Transfer on Death Deed (TODD) Not Valid in Alabama
You may have read a widely circulated post on Facebook that would make you think you should prepare a Transfer on Death Deed (TODD) to pass your property when you die without the need for probate. And you can download and prepare such a document at various online locations. See https://www.templateroller.com/template/2142576/transfer-on-death-deed-form-alabama.html. The only problem is Alabama does not have a TODD statute, so any such deed would have no validity.
As of January 14, 2022, twenty-nine states, along with the District of Columbia and the U.S. Virgin Islands, have some form of TODD. Alabama is not one of them, and neither is Georgia or Florida. Mississippi, bordering Alabama, does have a TODD statute, and, as of January 14, 2022, a TODD statute was pending in Tennessee.
There are other ways to pass property while avoiding probate, but be aware of the fact that the TODD is not available in Alabama.
How Gift Giving Can Affect Medicaid

If you will need Medicaid to pay for long-term care for you or your spouse in the next five years, you need to be careful with gift giving because giving away money or property can interfere with your eligibility.
Under federal Medicaid law, if you transfer certain assets within five years before applying for Medicaid, you will be ineligible for a period of time (called a transfer penalty), depending on how much money you transferred. Even small transfers can affect eligibility. While federal law allows individuals to gift up to $16,000 a year (in 2022) without having to pay a gift tax, Medicaid law still treats that gift as a transfer. In fact, for every $6600 you give away you will incur a one month period of ineligibility for Medicaid. A month of penalty means Medicaid will not pay for your care, no matter how destitute you are.
Medicaid reviews all bank records for five years prior to application. Any transfer that you make, however innocent, will come under scrutiny. For example, Medicaid does not have an exception for gifts to charities. If you give money to a charity, it could affect your Medicaid eligibility down the road. Similarly, gifts for Christmas, weddings, birthdays, and graduations can all cause a transfer penalty, however reasonable gifts are usually allowed. If you buy something for a friend or relative, this could also result in a transfer penalty. Also selling property for less than the tax assessor’s appraised value is considered an uncompensated transfer of the amount for which you sold the property for less than the tax value. You will need documentation showing that you received fair market value in return for a transferred asset to avoid incurring a penalty. Repaying a debt not supported by a promissory note will also be considered a transfer subject to a penalty.
While most transfers are penalized, certain transfers are exempt from this penalty.

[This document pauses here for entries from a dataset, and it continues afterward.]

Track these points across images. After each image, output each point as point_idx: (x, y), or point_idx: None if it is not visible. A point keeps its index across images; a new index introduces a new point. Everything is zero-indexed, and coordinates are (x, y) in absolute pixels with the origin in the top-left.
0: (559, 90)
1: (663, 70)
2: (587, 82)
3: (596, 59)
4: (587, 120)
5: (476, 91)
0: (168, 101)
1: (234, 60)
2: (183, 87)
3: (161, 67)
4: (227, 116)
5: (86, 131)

Even after entering a nursing home, you may transfer any asset to the following individuals without having to wait out a period of Medicaid ineligibility:
- your spouse
- a trust for the sole benefit of your child who is blind or permanently disabled
- a special needs trust for the benefit of the Medicaid applicant
In addition, special exceptions apply to the transfer of a home. The Medicaid applicant’s home may be transferred to the following individuals without incurring a transfer penalty:
- A spouse
- A child who is under age 21
- A child who is blind or disabled (the house does not have to be in a trust)
- A sibling who has lived in the home during the year preceding the applicant’s institutionalization and who already holds an equity interest in the home
- A “caretaker child,” who is defined as a child of the applicant who lived in the house for at least two years prior to the applicant’s institutionalization and who during that period provided care that allowed the applicant to avoid a nursing home stay.